Think of a black box AI as a machine you can feed information into, but cannot look inside. You give it a candidate's interview answers and it gives you a score. But how it got from one to the other? That part is completely hidden, often even from the company that built the tool.
Many AI hiring tools work this way, particularly those built on large language models (LLMs), the same technology behind popular AI chat tools such as ChatGPT and Claude. They are good at processing large volumes of responses quickly and generating summaries that sound confident and well-reasoned. The problem is that the scoring itself is not based on clear, fixed rules. It is based on statistical patterns, which means it can shift and sometimes even without anyone realizing.
Research has shown that LLM-based tools produce meaningfully different scores for identical candidate inputs depending on how and when they are evaluated. Not because the candidate changed. Not because the criteria changed. Just because that is how the model works. For a recruiter, that is a serious problem: if the same answer can get a different result depending on when it was processed, the score is not really measuring the candidate at all.
Glass box AI, also called explainable AI, works the other way around. The scoring logic is visible, documented, and consistent. When a recruiter looks at a candidate's score, they can see exactly which criteria were assessed, how much weight each one carried, and why that candidate landed where they did.
This matters for a simple reason: if you cannot explain a hiring decision, you cannot stand behind it. A candidate who was rejected can ask why and a manager can ask why. Under the EU AI Act, which classifies AI used in recruitment as high-risk, you may be legally required to answer. "The algorithm decided" will not be good enough. Glass box AI is built to meet that standard. Black box AI, by design, is not.
Here is something worth knowing: almost every AI company in the HR space now claims their product is "explainable" or "transparent." It has become a marketing term more than a technical one.
The important question to ask is not whether an explanation exists, but whether it is accurate. Some AI tools generate a reason for a score after the score has already been assigned, in the same way a student might write a justification for an answer they guessed. The explanation sounds logical, but it does not actually reflect how the decision was made.
Genuinely explainable AI shows you the real logic based on the same rules the system used to produce the score in the first place. This is only possible when the scoring model is consistent: meaning the same answers always produce the same score, without variation.
Hubert uses two separate layers in its interview process. The conversation itself – the questions, the follow-ups, the natural back-and-forth – is designed to feel warm and human, because candidates deserve that experience. But the scoring, where shortlisting recommendations are actually made, uses deterministic AI models that apply identical logic to every candidate, every time, with no variation. That is what makes genuine glass box AI possible.
Every candidate response is assessed against specific criteria, with explicit weights. Recruiters can see exactly how those weights played out for any individual candidate. There is no black box.
In practice, this consistency produces better results. Hemfrid, a home services company that processes over 15,000 applications per year, achieved 90% accuracy in predicting successful hires through Hubert's structured screening. ManpowerGroup reduced recruiter screening time by 67% while keeping candidate experience scores at 9/10. Consistent, auditable criteria produce sharper shortlists. That is not a coincidence.

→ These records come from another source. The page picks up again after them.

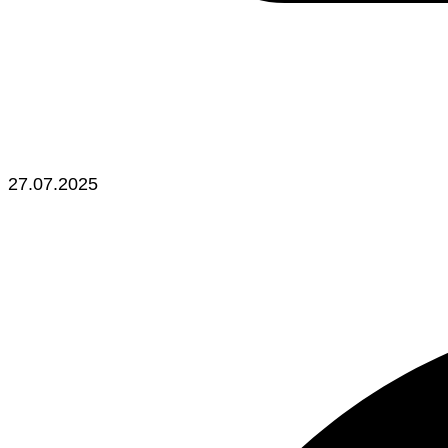
27.07.2025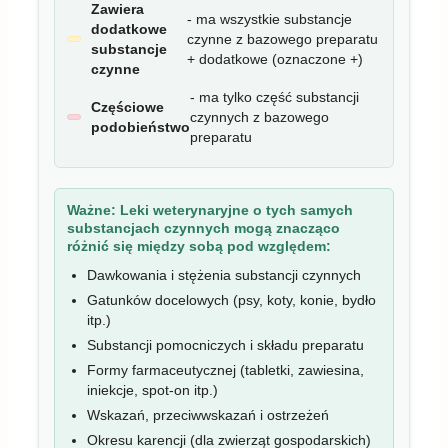
dodatkowe
czynne z bazowego preparatu
substancje
+ dodatkowe (oznaczone +)
czynne
- ma tylko część substancji
Częściowe
czynnych z bazowego
podobieństwo
preparatu
Ważne:
Leki weterynaryjne o tych samych
substancjach czynnych mogą znacząco
różnić się między sobą pod względem:
Dawkowania i stężenia substancji czynnych
Gatunków docelowych (psy, koty, konie, bydło
itp.)
Substancji pomocniczych i składu preparatu
Formy farmaceutycznej (tabletki, zawiesina,
iniekcje, spot-on itp.)
Wskazań, przeciwwskazań i ostrzeżeń
Okresu karencji (dla zwierząt gospodarskich)
Producenta i procesu wytwarzania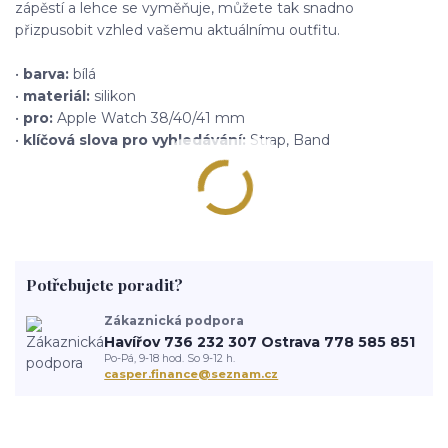
zápěstí a lehce se vyměňuje, můžete tak snadno
přizpusobit vzhled vašemu aktuálnímu outfitu.
•
barva:
bílá
•
materiál:
silikon
•
pro:
Apple Watch 38/40/41 mm
•
klíčová slova pro vyhledávání:
Strap, Band
Potřebujete poradit?
Zákaznická podpora
Havířov 736 232 307 Ostrava 778 585 851
Po-Pá, 9-18 hod. So 9-12 h.
casper.finance@seznam.cz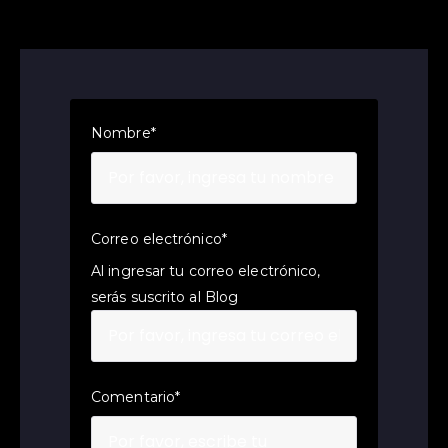
Nombre
*
Correo electrónico
*
Al ingresar tu correo electrónico,
serás suscrito al Blog
Comentario
*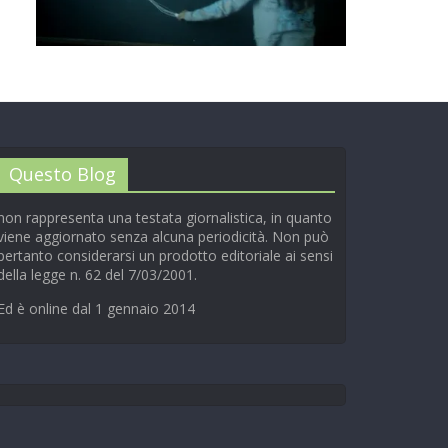
00:00
/
01:04
Questo Blog
non rappresenta una testata giornalistica, in quanto
viene aggiornato senza alcuna periodicità. Non può
pertanto considerarsi un prodotto editoriale ai sensi
della legge n. 62 del 7/03/2001.
Ed è online dal 1 gennaio 2014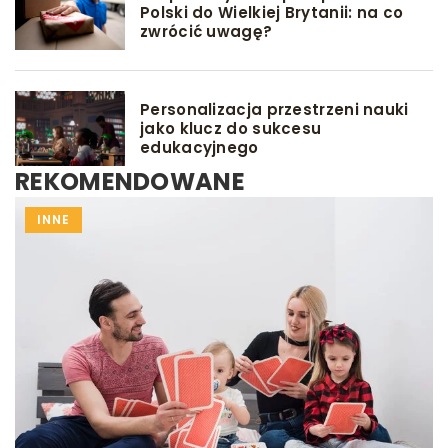
Polski do Wielkiej Brytanii: na co
zwrócić uwagę?
Personalizacja przestrzeni nauki
jako klucz do sukcesu
edukacyjnego
REKOMENDOWANE
WYPOSAŻENIE PLACÓWEK DYDAKTYCZNYCH
WYPOSAŻENIE PLACÓWEK DYDAKTYCZNYCH
INNE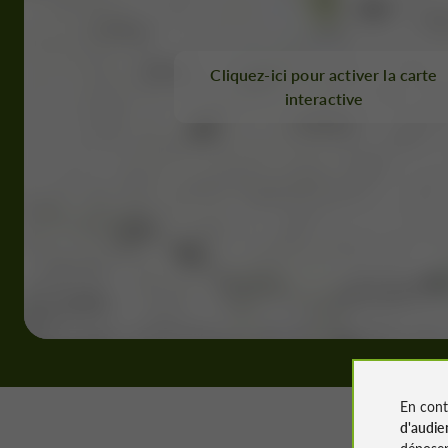
Cliquez-ici pour activer la carte
interactive
En cont
d'audie
déposen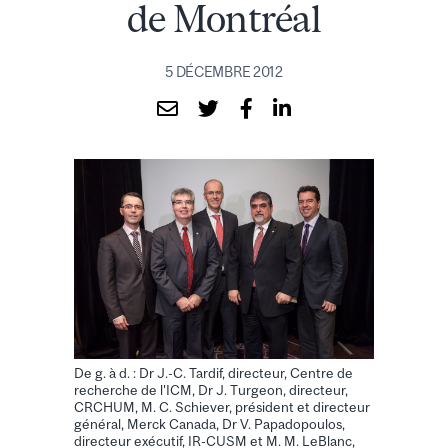
de Montréal
5 DÉCEMBRE 2012
De g. à d. : Dr J.-C. Tardif, directeur, Centre de
recherche de l'ICM, Dr J. Turgeon, directeur,
CRCHUM, M. C. Schiever, président et directeur
général, Merck Canada, Dr V. Papadopoulos,
directeur exécutif, IR-CUSM et M. M. LeBlanc,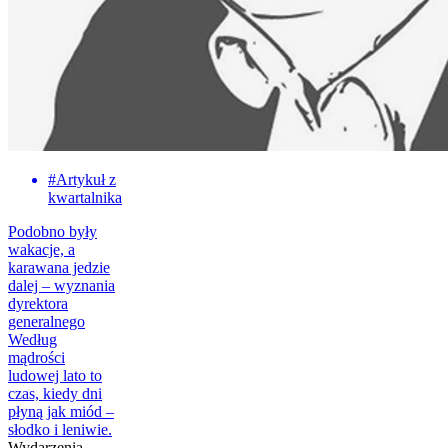
#
Artykuł z
kwartalnika
Podobno były
wakacje, a
karawana jedzie
dalej – wyznania
dyrektora
generalnego
Według
mądrości
ludowej lato to
czas, kiedy dni
płyną jak miód –
słodko i leniwie.
Wydarzenia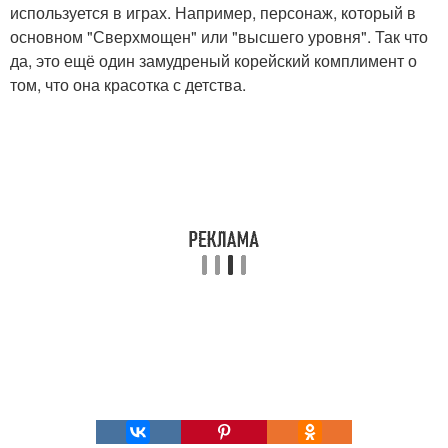
используется в играх. Например, персонаж, который в
основном "Сверхмощен" или "высшего уровня". Так что
да, это ещё один замудреный корейский комплимент о
том, что она красотка с детства.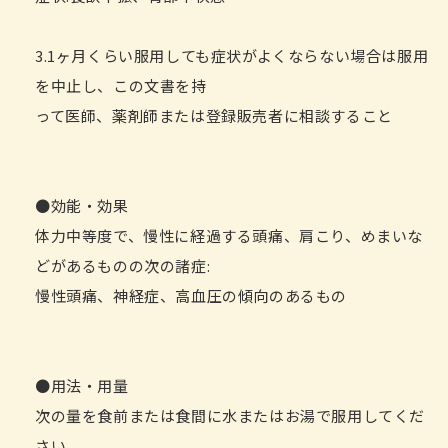
3.1ヶ月くらい服用しても症状がよくならない場合は服用
を中止し、この文書を持
って医師、薬剤師または登録販売者に相談すること
●効能・効果
体力中等度で、慢性に経過する頭痛、肩こり、めまいな
どがあるものの次の諸症:
慢性頭痛、神経症、高血圧の傾向のあるもの
●用法・用量
次の量を食前または食間に水またはお湯で服用してくだ
さい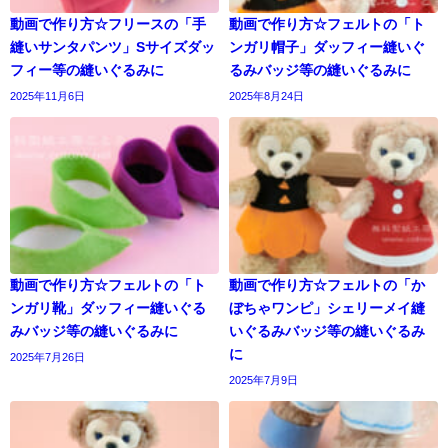
動画で作り方☆フリースの「手
動画で作り方☆フェルトの「ト
縫いサンタパンツ」Sサイズダッ
ンガリ帽子」ダッフィー縫いぐ
フィー等の縫いぐるみに
るみバッジ等の縫いぐるみに
2025年11月6日
2025年8月24日
動画で作り方☆フェルトの「ト
動画で作り方☆フェルトの「か
ンガリ靴」ダッフィー縫いぐる
ぼちゃワンピ」シェリーメイ縫
みバッジ等の縫いぐるみに
いぐるみバッジ等の縫いぐるみ
に
2025年7月26日
2025年7月9日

At some point, your hiring process will be questioned. A candidate will push back on a decision, a legal team will ask for documentation, or an internal stakeholder will want to understand how AI was used.

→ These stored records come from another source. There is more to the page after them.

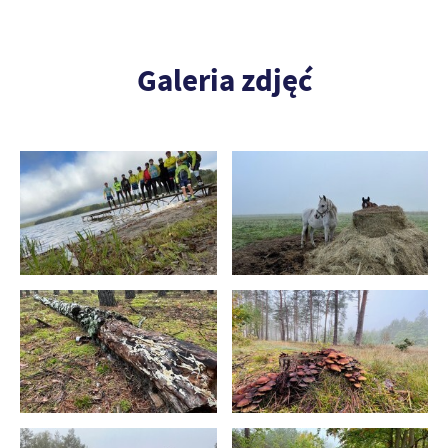
Galeria zdjęć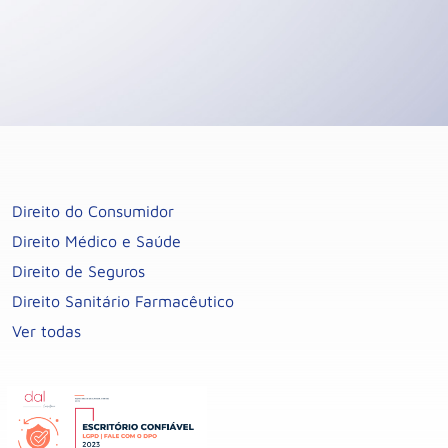
Direito do Consumidor
Direito Médico e Saúde
Direito de Seguros
Direito Sanitário Farmacêutico
Ver todas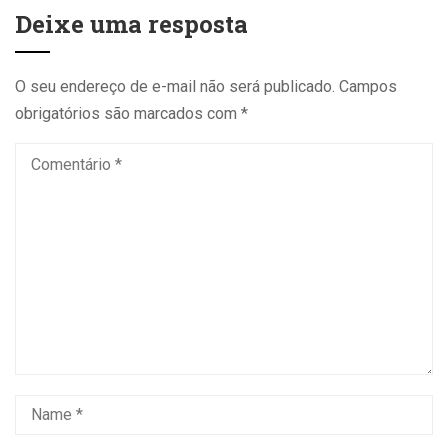
Deixe uma resposta
O seu endereço de e-mail não será publicado.
Campos
obrigatórios são marcados com
*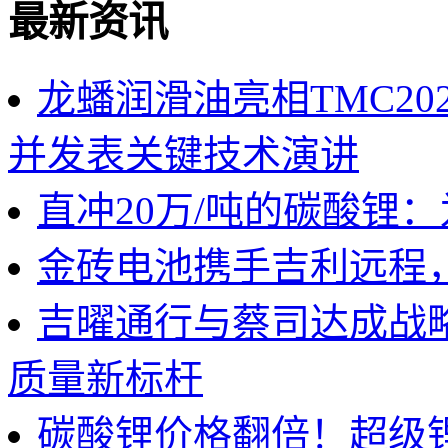
最新资讯
龙蟠润滑油亮相TMC2
并发表关键技术演讲
直冲20万/吨的碳酸锂
金砖电池携手吉利远程
吉曜通行与蔡司达成战
质量新标杆
碳酸锂价格翻倍！超级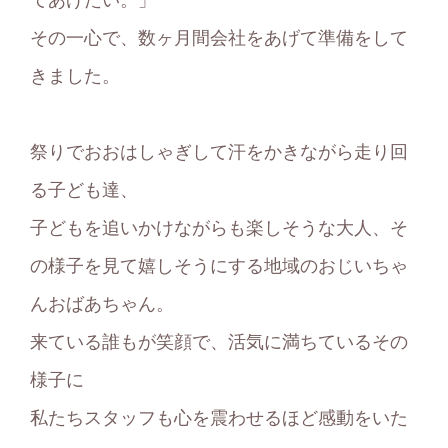
てあげたい。」
その一心で、数ヶ月間会社をあげて準備をして
きました。
祭りでおおはしゃぎして汗をかきながら走り回
る子ども達、
子どもを追いかけながらも楽しそうな大人、そ
の様子を見て嬉しそうにする地域のおじいちゃ
んおばあちゃん。
来ている誰もが笑顔で、活気に満ちているその
様子に
私たちスタッフも心を震わせるほど感動をいた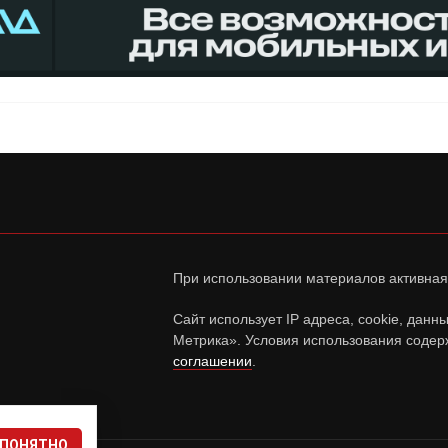
При использовании материалов активная
Сайт использует IP адреса, cookie, дан
Метрика». Условия использования содер
соглашении
.
ПОНЯТНО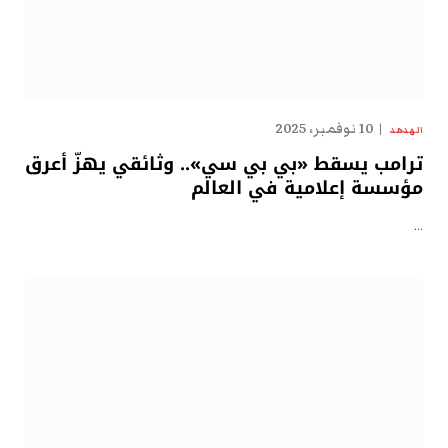
10 نوفمبر، 2025
الهدهد
ترامب يسقط «بي بي سي».. وثائقي يهزّ أعرق
مؤسسة إعلامية في العالم
…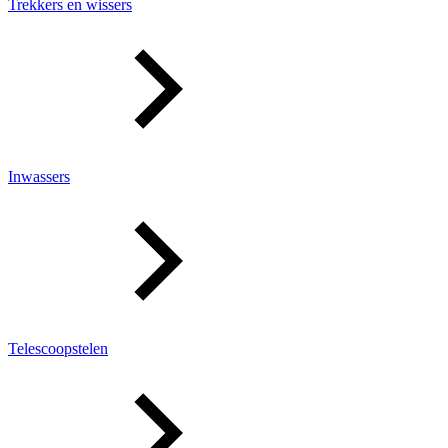
Trekkers en wissers
Inwassers
Telescoopstelen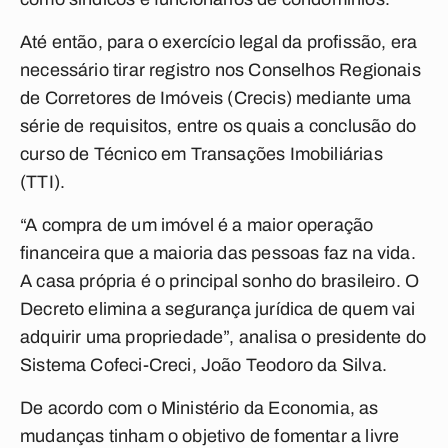
Até então, para o exercício legal da profissão, era
necessário tirar registro nos Conselhos Regionais
de Corretores de Imóveis (Crecis) mediante uma
série de requisitos, entre os quais a conclusão do
curso de Técnico em Transações Imobiliárias
(TTI).
“A compra de um imóvel é a maior operação
financeira que a maioria das pessoas faz na vida.
A casa própria é o principal sonho do brasileiro. O
Decreto elimina a segurança jurídica de quem vai
adquirir uma propriedade”, analisa o presidente do
Sistema Cofeci-Creci, João Teodoro da Silva.
De acordo com o Ministério da Economia, as
mudanças tinham o objetivo de fomentar a livre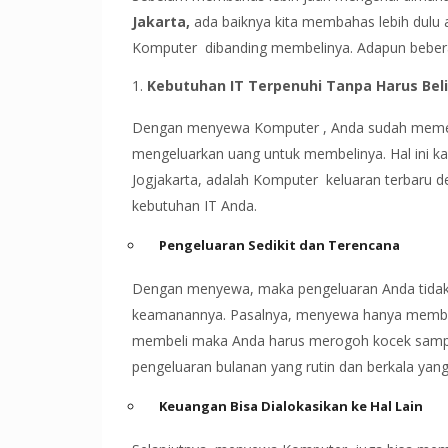
Jakarta,
ada baiknya kita membahas lebih dulu
Komputer dibanding membelinya. Adapun beberap
Kebutuhan IT Terpenuhi Tanpa Harus Beli
Dengan menyewa Komputer , Anda sudah memenu
mengeluarkan uang untuk membelinya. Hal ini k
Jogjakarta, adalah Komputer keluaran terbaru
kebutuhan IT Anda.
Pengeluaran Sedikit dan Terencana
Dengan menyewa, maka pengeluaran Anda tidak
keamanannya. Pasalnya, menyewa hanya membutu
membeli maka Anda harus merogoh kocek sampai
pengeluaran bulanan yang rutin dan berkala yang
Keuangan Bisa Dialokasikan ke Hal Lain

When that moment comes, the answer needs to be specific: here is what we assessed, here is how it was weighted, and here is why this candidate scored the way they did. That answer is only available if you are using glass box AI. With a black box, the honest answer is: we do not fully know.
For hiring teams that take fairness, accuracy, and accountability seriously, that is not good enough.
What is the difference between glass box and black box AI? Black box AI produces a result without showing how it got there. Glass box AI makes its decision logic visible, so recruiters can see exactly why a candidate received a particular score.
Why does black box AI create risk in hiring? If an AI tool cannot explain its decisions, you cannot defend them to a rejected candidate, to a manager, or under employment law. The EU AI Act classifies AI used in recruitment as high-risk, requiring transparency and human oversight. Black box tools are structurally unable to meet that standard.
What does it mean for AI scoring to be consistent? Consistent scoring means the same candidate answers always produce the same score, no variation based on when or how the system was queried. Without consistency, a score does not reliably measure the candidate. With it, shortlisting becomes genuinely fair and auditable.
How does Hubert use glass box AI? Hubert's scoring uses fixed, documented rules. Each competency is assessed against specific behavioral criteria with defined weights, trained on over 100,000 expert human evaluations. The explanation a recruiter sees reflects the actual scoring logic, not a summary generated after the fact.